For touch-based input technologies, triggering an action is a simple binary question. Touch the device to engage with it. Release it to disengage. Motion control offers a lot more nuance and power, but unlike with mouse clicks or screen taps, your hand doesn’t have the ability to disappear at will. Instead of designing interactions in black and white, we need to start thinking in shades of gray.
Let’s say there’s an app with two controls: left swipe and right swipe. When the user swipes right and naturally pulls the hand back to its original, the left swipe might get triggered accidentally. This is a false positive error, and bad UX. So, with hand data being tracked constantly, how do you stop hand interactions from colliding with one another?
1. Create cooldown periods
Let’s start with our earlier swiping example. To avoid registering a false positive, you can design your app to ignore subsequent swipes within a brief time window (one or two seconds) after the initial swipe. This gives the user time to return to the original position without accidentally triggering a second swipe.
2. Design explicit trigger actions
Actions that require more user intent than others will always be harder to trigger accidentally, and should be used when a false positive could disrupt the entire experience. One approach is to use clear switches in hand poses. In All the Cooks, for instance, switching from an open hand to pointing reveals additional menu options.

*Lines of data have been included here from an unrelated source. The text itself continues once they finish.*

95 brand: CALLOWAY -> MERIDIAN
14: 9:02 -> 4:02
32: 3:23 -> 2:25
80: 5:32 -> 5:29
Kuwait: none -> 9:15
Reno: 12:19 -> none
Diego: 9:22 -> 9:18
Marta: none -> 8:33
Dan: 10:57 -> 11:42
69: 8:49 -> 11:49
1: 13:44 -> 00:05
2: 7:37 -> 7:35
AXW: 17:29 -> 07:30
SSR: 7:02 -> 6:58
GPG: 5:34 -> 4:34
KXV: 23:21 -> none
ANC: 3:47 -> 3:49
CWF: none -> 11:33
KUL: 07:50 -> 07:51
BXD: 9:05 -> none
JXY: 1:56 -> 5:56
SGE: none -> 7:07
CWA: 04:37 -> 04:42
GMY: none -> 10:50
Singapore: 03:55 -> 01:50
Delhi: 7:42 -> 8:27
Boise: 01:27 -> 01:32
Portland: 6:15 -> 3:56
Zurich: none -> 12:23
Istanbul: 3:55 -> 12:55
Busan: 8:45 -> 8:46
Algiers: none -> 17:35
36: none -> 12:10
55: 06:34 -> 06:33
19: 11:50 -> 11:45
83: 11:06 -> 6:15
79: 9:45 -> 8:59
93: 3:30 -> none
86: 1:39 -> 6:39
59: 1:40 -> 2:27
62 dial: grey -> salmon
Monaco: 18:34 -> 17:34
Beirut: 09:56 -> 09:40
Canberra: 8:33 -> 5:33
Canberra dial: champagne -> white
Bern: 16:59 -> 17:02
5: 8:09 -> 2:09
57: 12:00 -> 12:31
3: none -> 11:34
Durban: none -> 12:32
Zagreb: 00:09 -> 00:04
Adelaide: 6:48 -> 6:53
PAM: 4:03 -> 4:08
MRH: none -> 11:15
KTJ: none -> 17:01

Our internal testing has also found that bringing in two hands for an interaction is more explicit than a single one, and therefore harder to accidentally trigger.
3. Create a null mode
If tracking hand position is a key part of using your app, remember that users will want to completely stop tracking without having to remove their hand from the device’s field of view. Google Earth’s Leap Motion integration uses a variety of hand metrics – including pitch, yaw, and position – to let you soar above the globe. But since humans haven’t yet mastered the art of invisibility, pulling your open hand from the interaction space can send you into a tailspin. The solution? Making a fist stops your hand movements from impacting the app controls.
4. Use context-specific interactions
Any app experience can be imagined as a series of distinct contexts chained together by specific interactions. For each context, only a fraction of the app’s overall interaction set is likely to be relevant. If a part of your app has hand interactions that are often triggered accidentally, consider disabling irrelevant interactions in that context – like how Sculpting moves neighboring menu options out of the way so they’re not accidentally triggered when a radial menu opens.
5. Explore multi-modal input
As Daniel Widgor notes in Brave NUI World, have you ever noticed how the iPhone uses the touchscreen for application interactions, but physical buttons for external controls like on/off and volume? For more complex projects, you might want to consider multi-modal input that also uses voice or eye-tracking to determine user intent. In an insightful article on Smashing Magazine, Chris Noessel suggests using gestures for physical manipulations, while language can be used for abstractions. (By the way, if you’ve never read his blog on sci-fi interfaces, get ready to lose a weekend!)
6. Test and iterate
The best application design process is always iterative. Shake down the entire application flow, test out scenarios where the interactions might overlap, and find the pain points. Building with motion control means throwing out a lot of design principles that are built on legacy interaction models and exploring new ground. In testing and building on your app, always ask yourself: Where can Leap interaction make this experience better? And how can I make it easier for my users to achieve what they want?
Update 9/12/2014: Freeform has been redubbed Sculpting for V2.